Exercise goal:
As soon as the line containing "(384, 331) = (327, 272): cup -> none" appears, copy it and every following line word for word until the records end.

Data provided:

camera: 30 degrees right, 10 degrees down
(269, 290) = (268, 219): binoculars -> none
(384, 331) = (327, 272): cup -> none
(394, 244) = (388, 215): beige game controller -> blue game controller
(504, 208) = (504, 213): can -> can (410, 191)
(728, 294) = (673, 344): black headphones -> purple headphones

Worked solution:
(384, 331) = (327, 272): cup -> none
(394, 244) = (388, 215): beige game controller -> blue game controller
(504, 208) = (504, 213): can -> can (410, 191)
(728, 294) = (673, 344): black headphones -> purple headphones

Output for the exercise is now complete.